** Opening Given records block **

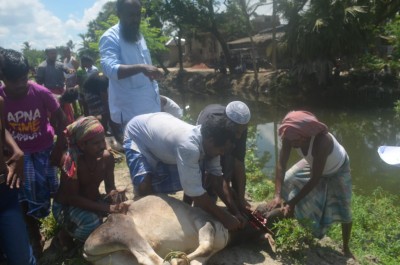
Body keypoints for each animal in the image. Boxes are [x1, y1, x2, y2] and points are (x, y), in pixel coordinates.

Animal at [83, 192, 278, 264]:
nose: (269, 208)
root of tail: (85, 247)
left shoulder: (209, 253)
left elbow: (200, 255)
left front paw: (182, 258)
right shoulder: (204, 223)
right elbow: (205, 245)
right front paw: (179, 258)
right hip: (127, 232)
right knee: (151, 259)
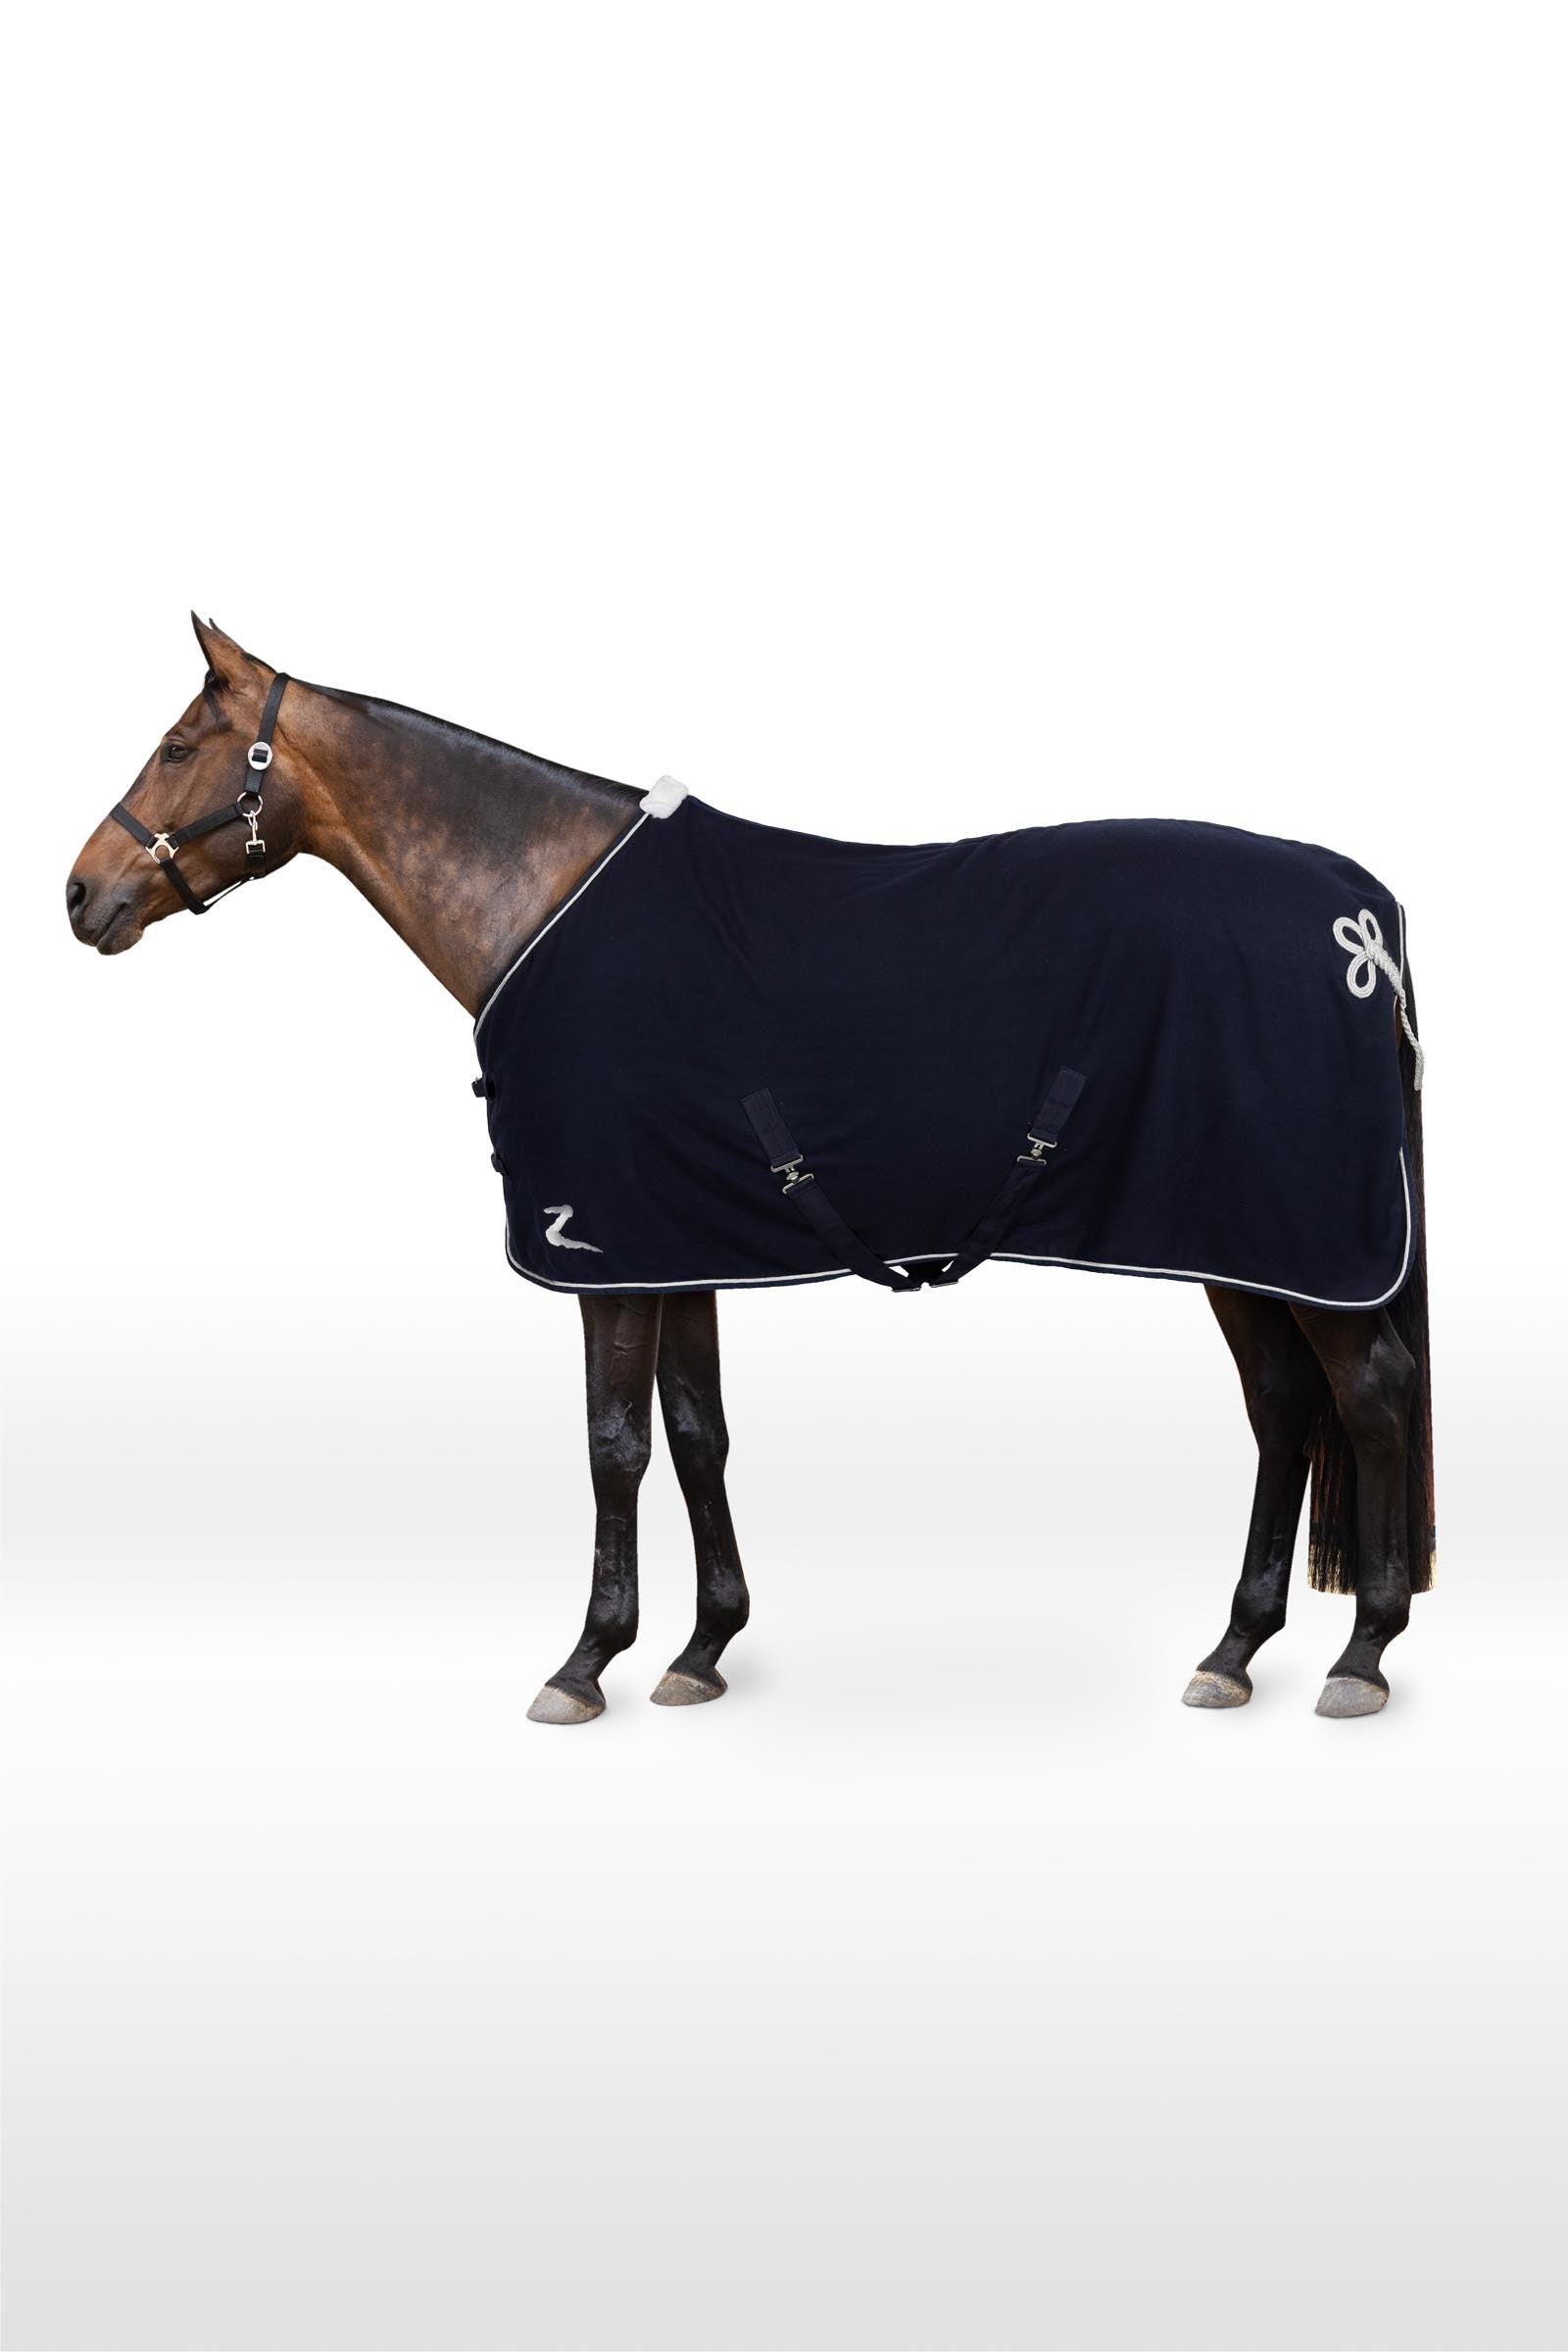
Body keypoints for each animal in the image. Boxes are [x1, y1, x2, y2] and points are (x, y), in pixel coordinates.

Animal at [66, 617, 1435, 1725]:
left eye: (180, 747)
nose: (81, 895)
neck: (544, 899)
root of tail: (1357, 913)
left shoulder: (606, 1250)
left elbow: (614, 1443)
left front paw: (586, 1663)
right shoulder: (679, 1241)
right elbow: (696, 1431)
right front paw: (701, 1648)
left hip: (1303, 1246)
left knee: (1367, 1396)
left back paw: (1361, 1654)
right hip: (1236, 1243)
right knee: (1283, 1407)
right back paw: (1235, 1649)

** Closing Given records block **

> [To do] Exactly as written, repeat the lines from the beginning of the entries up to and including the line with "right knee: (151, 259)", but not the pictures.

> [Exercise result]
Body keypoints for each animal in the image. Boxes are [x1, y1, x2, y2] and points are (x, y), in pixel coordinates.

Animal at [83, 192, 278, 264]:
nose: (269, 208)
root of tail: (85, 247)
left shoulder: (209, 253)
left elbow: (200, 255)
left front paw: (182, 258)
right shoulder: (204, 223)
right elbow: (205, 245)
right front paw: (179, 258)
right hip: (127, 232)
right knee: (151, 259)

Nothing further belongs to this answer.